もう一度繰り返しますが、私たちは感染を防ぎ十分すぎるほどの対策を、個人でも、又学校でも、国でもやらなければなりません。
そして私はここでは感染症のもたらす恐れについて書き記しておきたいと思います。昨年、感染症関係の医学会で二度ほど江戸時代の状況について話をさせていただきました。その時、学会の後の懇親会で、世界的に著名な感染症学の先生と話をしました。その時先生の口から出た言葉が忘れられません。
「感染症は勿論蔓延が恐ろしい。しかしもっと恐ろしいのは病いに対する人々の差別と偏見です。」
感染症に対する特効薬が作られ、人から人への感染が完全否定されたにもかかわらず、長く人権を無視した差別が続けられて来ました。例えば、ハンセン病に対する隔離政策があげられるでしょう。近年ではエイズに対する就職差別がありました。感染症だけではありません。水俣病の患者に対しての差別が、水俣出身の子どもたちにも及んだこともありました。又、感染症とは無関係ですが、つい最近では、福島の原発事故以降の放射能汚染に関連し、福島出身の子供たちへのいじめがあったことも報道されました。
本日、29日の毎日新聞デジタル版(ベルリン特派員の記事)によれば、ヨーロッパではすでにコロナウイルスに関するアジアの人々への偏見が広まっていることが伝えられています。このようなことは断じて許されるものではありません。差別・偏見には勇気を持って戦わなければなりません。
私たちは、誤った負の感染症の歴史を繰り返してはならないのです。そして、今、我々の身近で起きうる危険があることも認識しなければなりません。
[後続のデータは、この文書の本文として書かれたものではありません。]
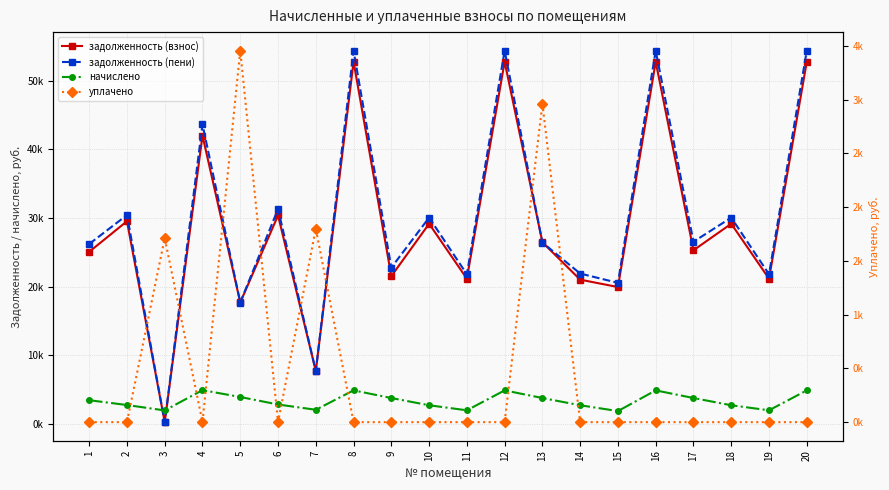

Between 14 and 9, which is larger?

9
私達のすぐそばには、自らのプライドを真っ逆さまに突き落とす奈落の断崖があるのです。自らが又隣人が差別者になる危険があることを認識しなければなりません。不安と危険の渦中にあるからこそ、私達は、人間の誇りとヒューマニズムの勝利を誇らかに歌わねばならないのです。
私達の精神は、危機と不安の中に立たされ揺らいでいるかもしれません。しかし、そのような時であるからこそ、人間の評価が試されているのです。危機的状況は人間の尊厳が試される時でもあります。毅然たる態度で、究極のやさしさをもって人々に接しましょう。